At first, we were a bit embarrassed that clients would see that space, and we always tried to receive them in the meeting room or the creative space. While we dreamed of implementing agile methodologies in a more formal environment, we discovered that many of the best ideas, the most creative, the most innovative, the most different, and, above all, the most polished ones arose when people from different areas would get together in the kitchen to prepare a coffee or a mate and speak about cinema, football, fashion, music, and life in general.
In these encounters, where people who wouldn’t usually work together as a team would receive input from each other horizontally and without filters, solutions to our projects started to glide smoothly. Inevitably, those talks ended up with new concepts, new insights, new projects, new proposals, and new points of view, catalyzing and leveraging the ideas.
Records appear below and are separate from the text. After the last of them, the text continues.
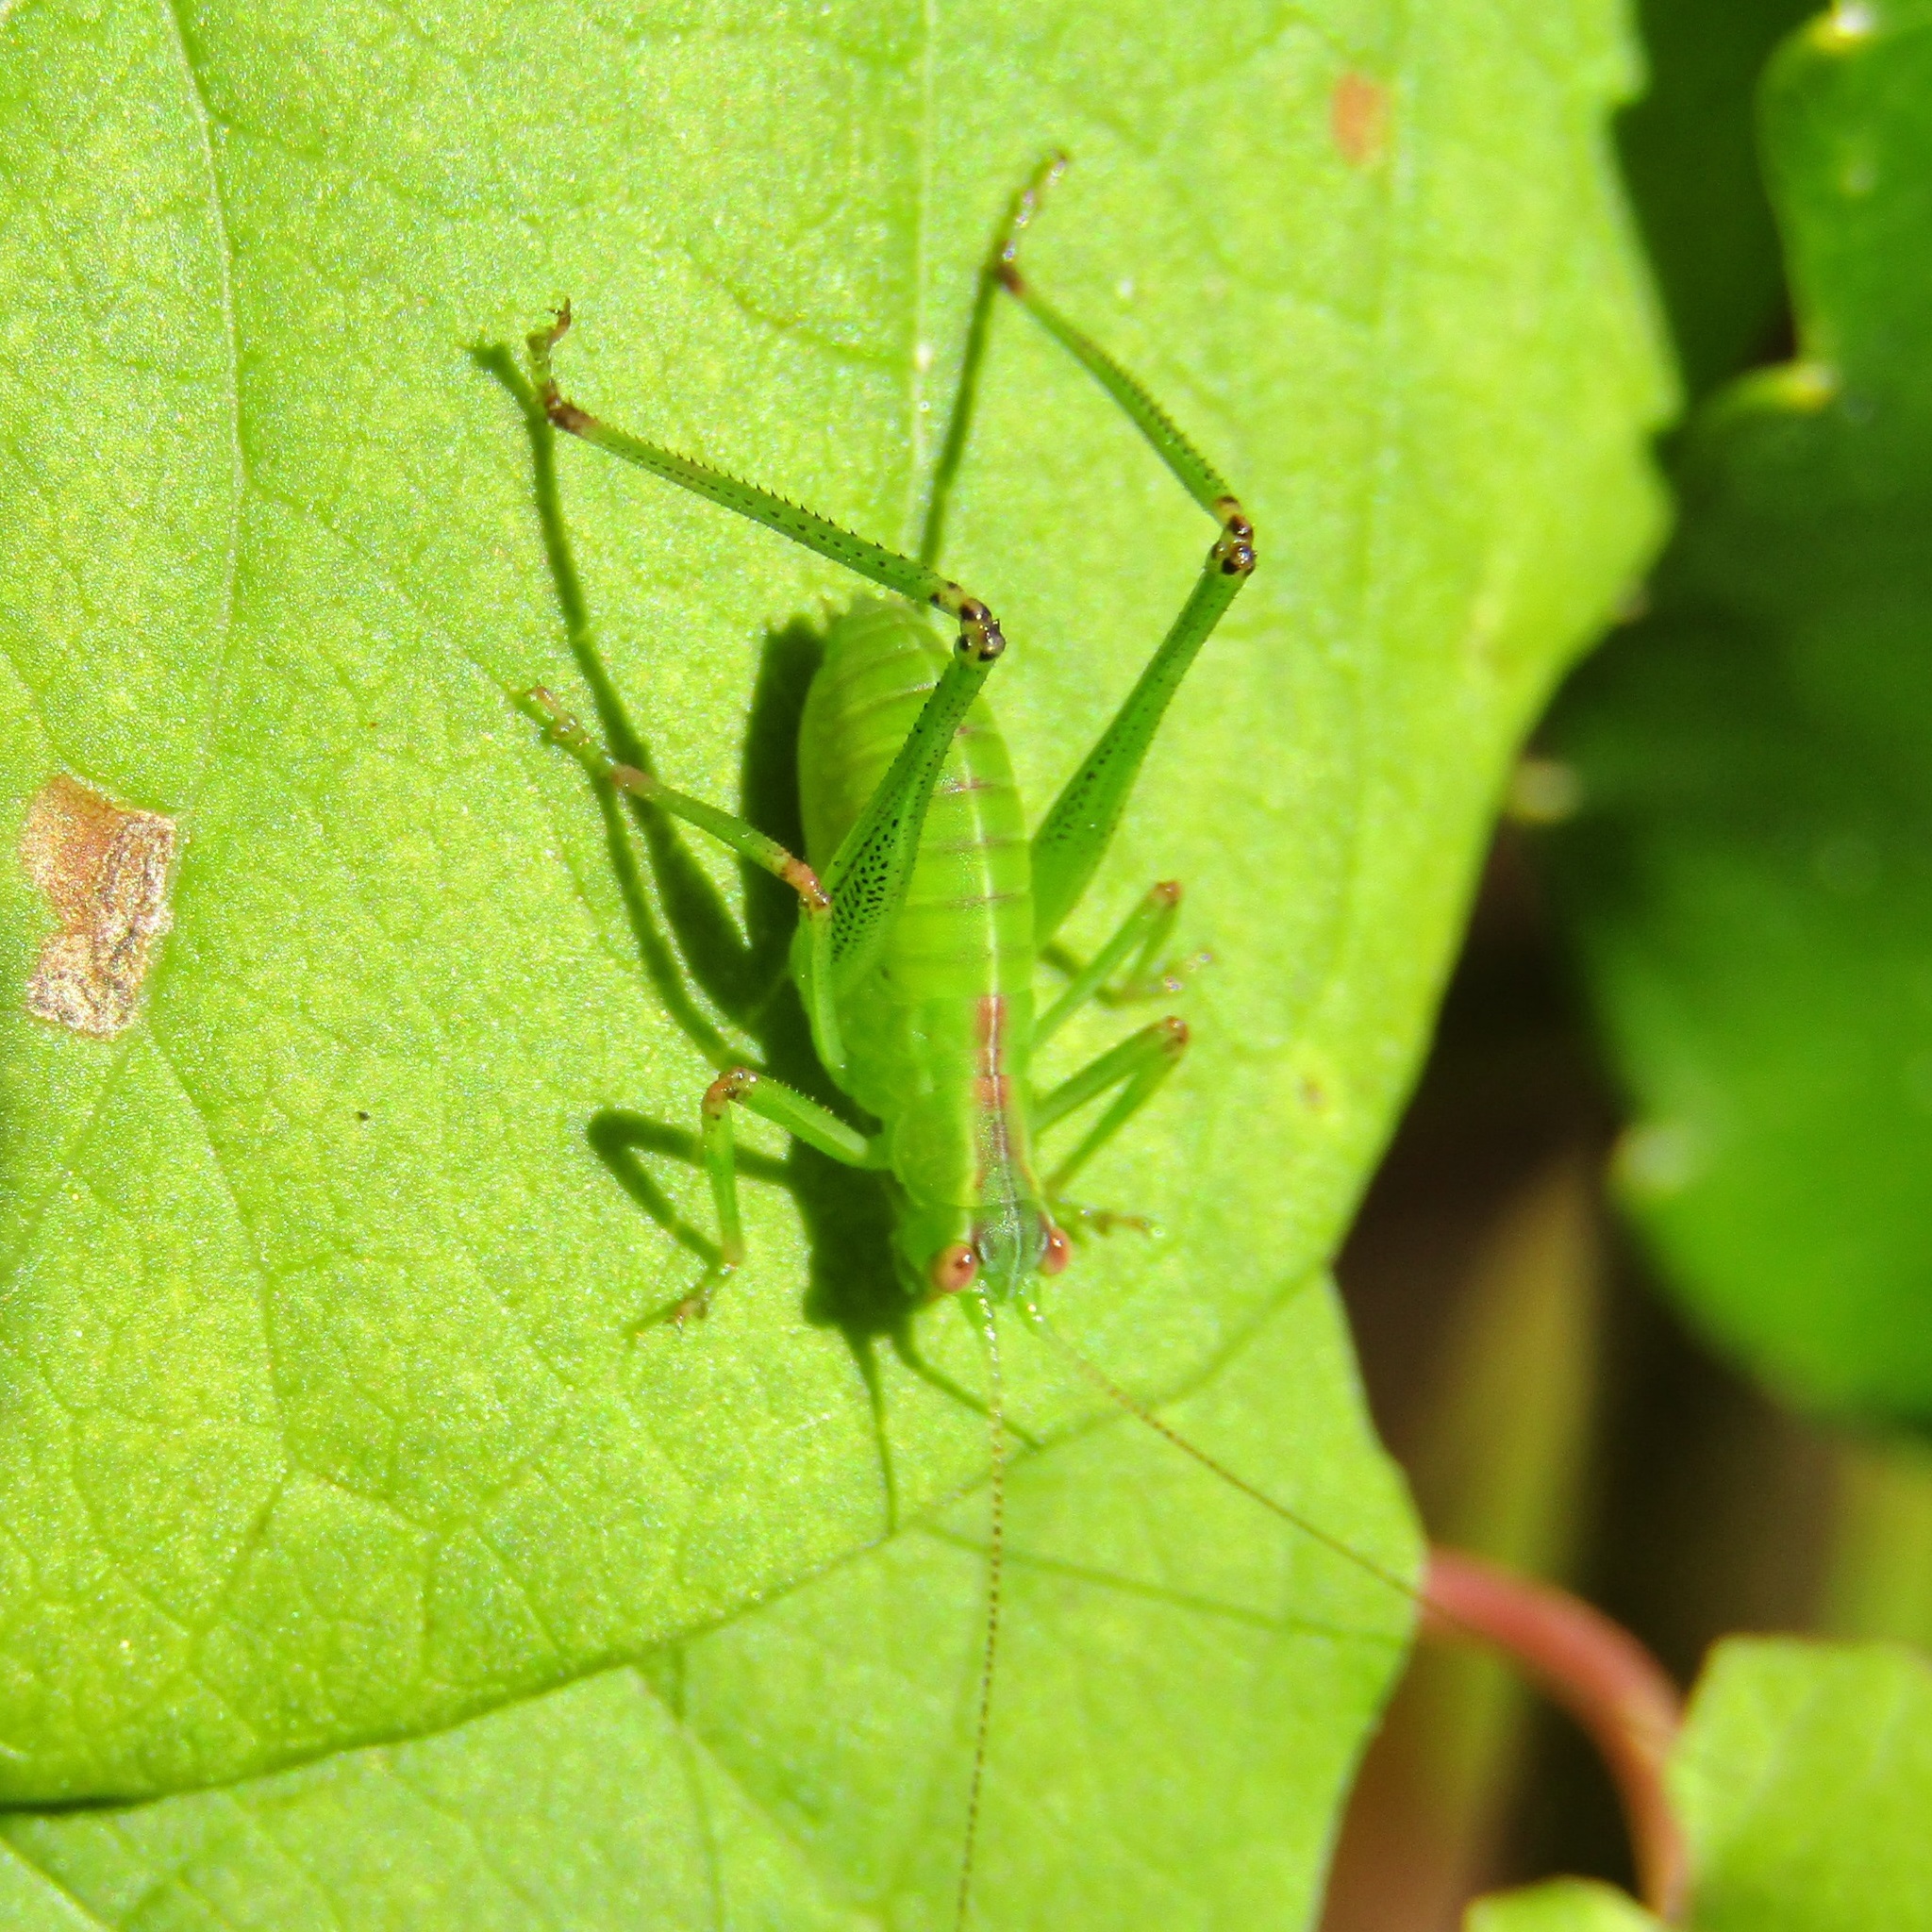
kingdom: Animalia
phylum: Arthropoda
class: Insecta
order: Orthoptera
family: Tettigoniidae
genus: Caedicia
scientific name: Caedicia simplex
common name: Common garden katydid
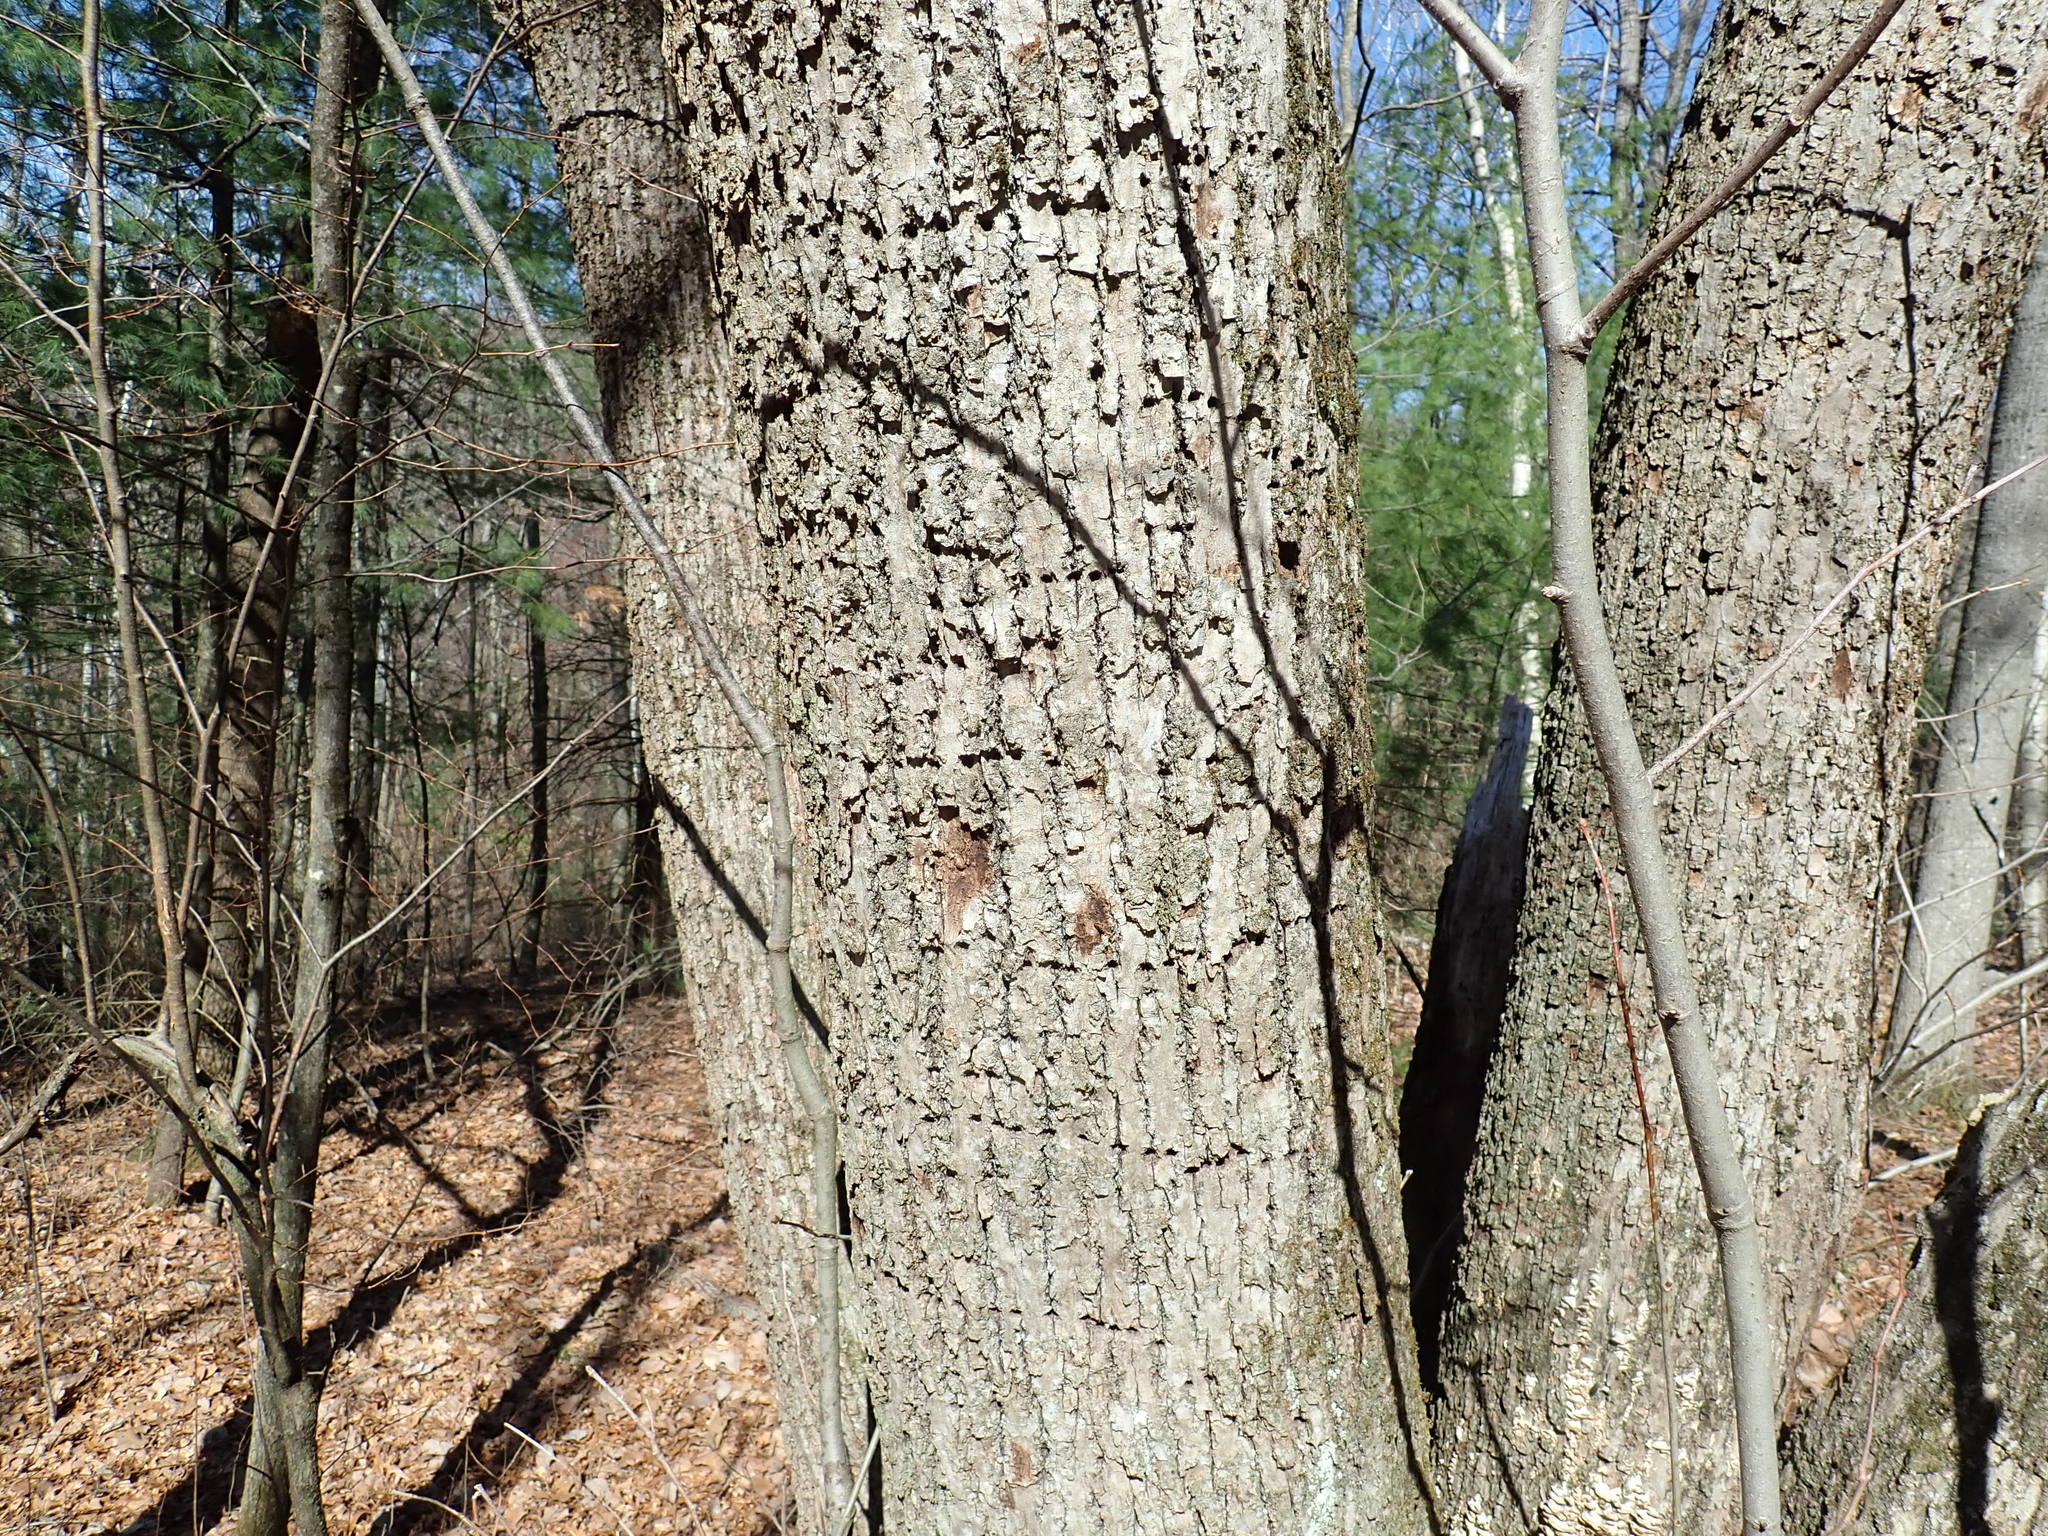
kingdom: Animalia
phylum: Chordata
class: Aves
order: Piciformes
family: Picidae
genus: Sphyrapicus
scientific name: Sphyrapicus varius
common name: Yellow-bellied sapsucker
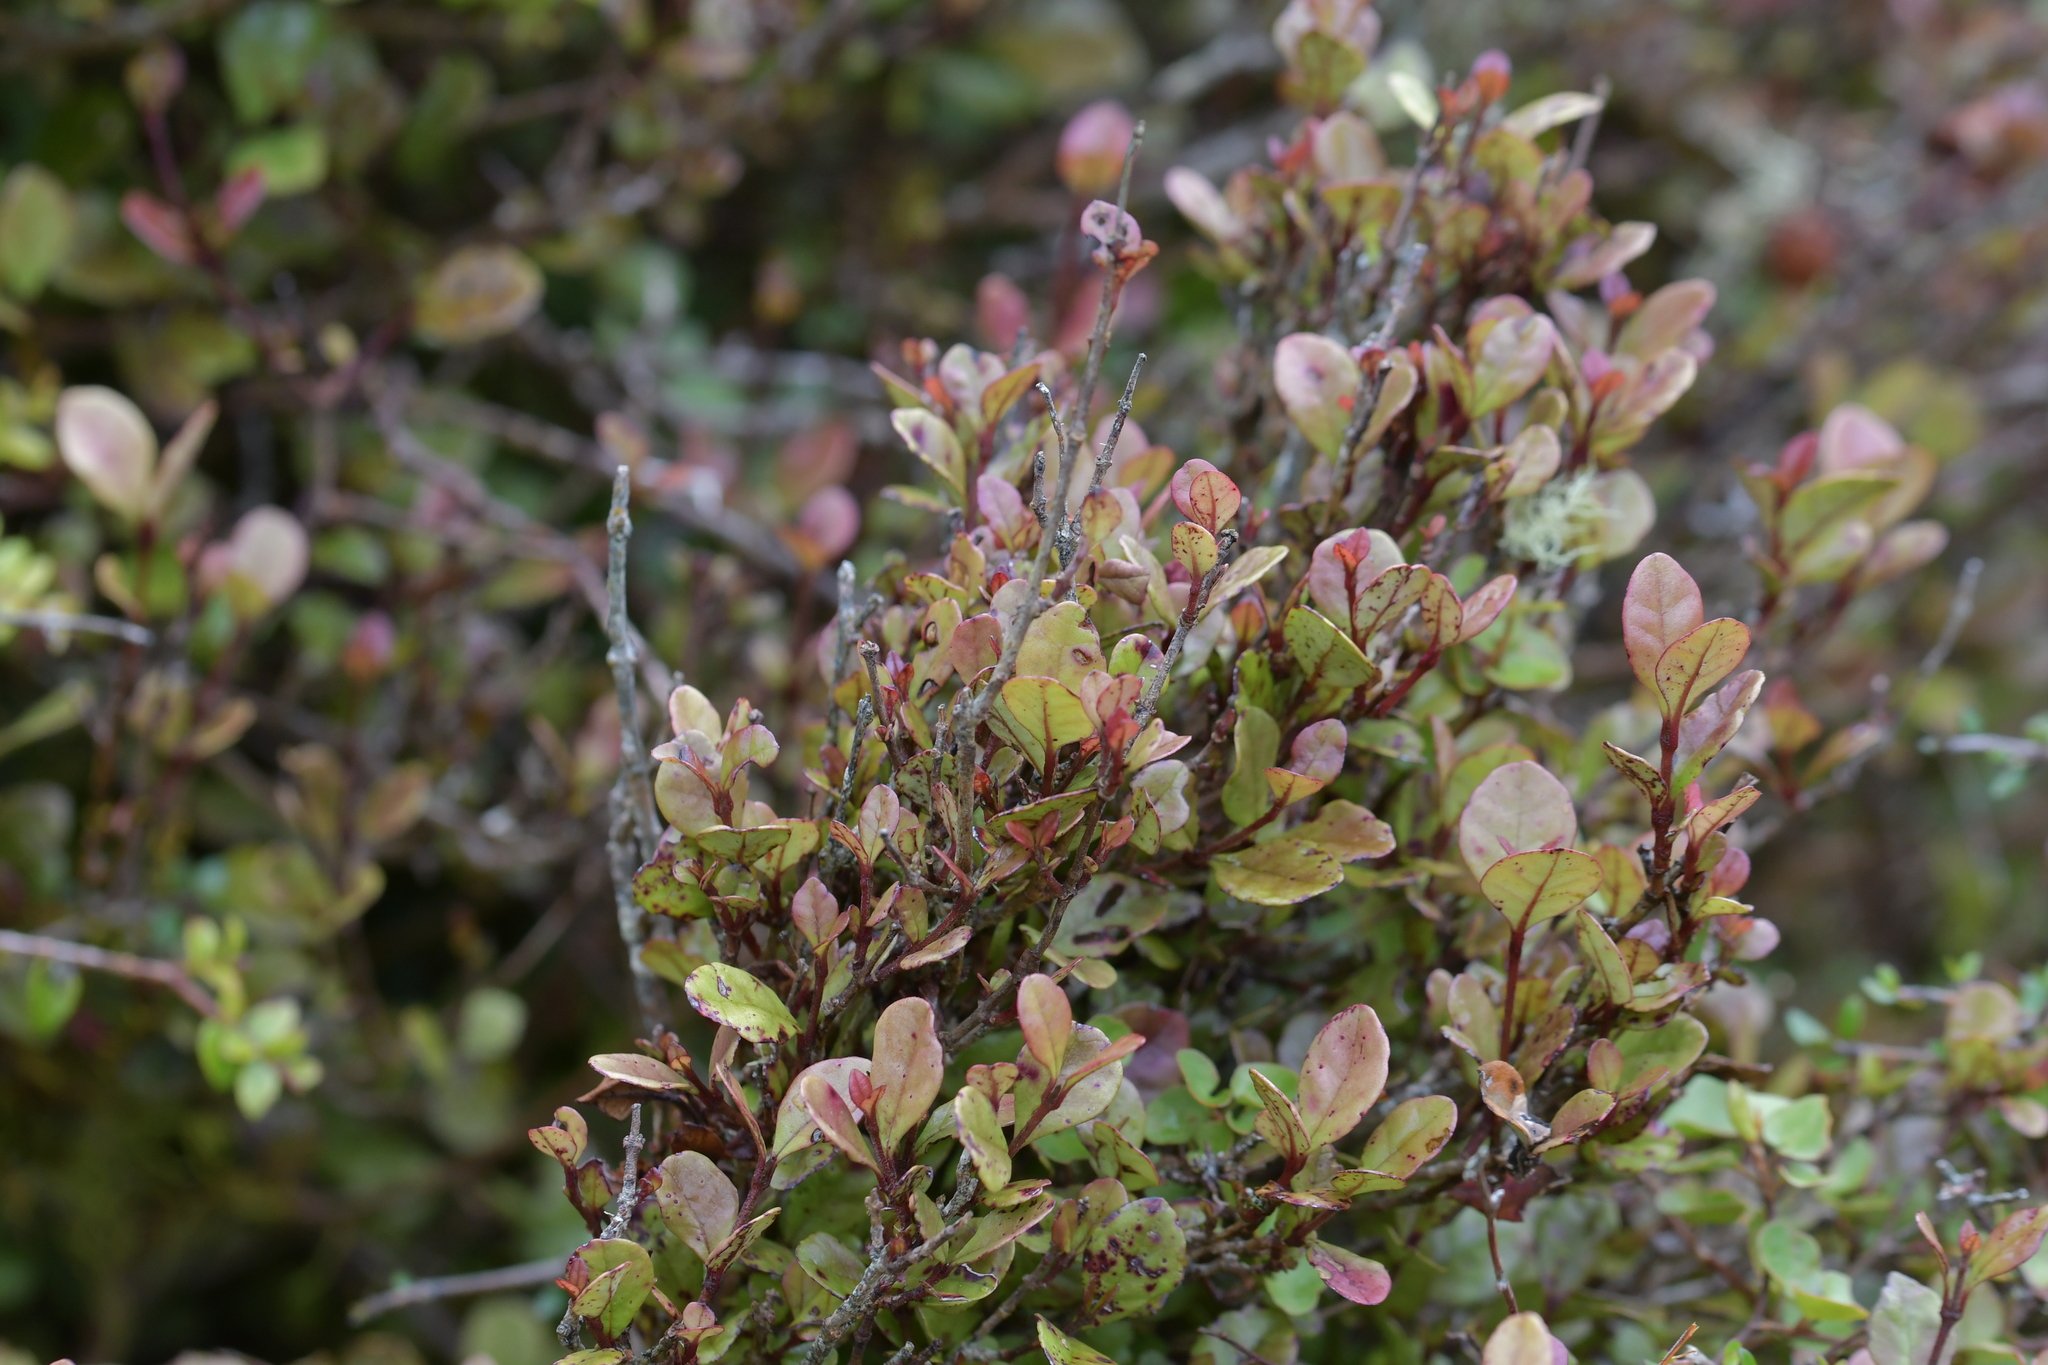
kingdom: Plantae
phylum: Tracheophyta
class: Magnoliopsida
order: Myrtales
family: Myrtaceae
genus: Lophomyrtus
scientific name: Lophomyrtus ralphii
It was then when we realized that instead of moving the kitchen to a separate area as we originally had in mind, we needed to upcycle this fact and glorify the encounter. The kitchen became “the place” where different people from different areas gathered to discuss ideas. It soon became the meeting room for some of our clients to have a coffee and talk things over with our teams.
Years later, when we moved to a four-story building remodeled to house the agency, we decided to include an open kitchen on each floor for people to gather for a coffee and hold discussions and exchange opinions. We were already calling this environment “the kitchen factor”.
Many companies where creativity is an essential component do not understand this “kitchen factor” dynamic, which arose from apprehending the true interests of the people. Many companies in which creative solutions are necessary to grow the business would benefit from understanding and integrating this quasi-casual factor that enhances iteration and innovation, breaking down the (much-feared and disrupting) meetings, calls, zooms, etc., of a typical company dynamics.
Everyone can take advantage of the Kitchen Factor, from a software developer to a food producer. It works for those who use traditional methods or even more for those who implement agile methodologies. Offering people to spend time in a place to stimulate creativity beyond the typical criterion can turn their interests into a hub of creativity and will significantly improve the performance of the business.
This is part of the culture from which Super was born.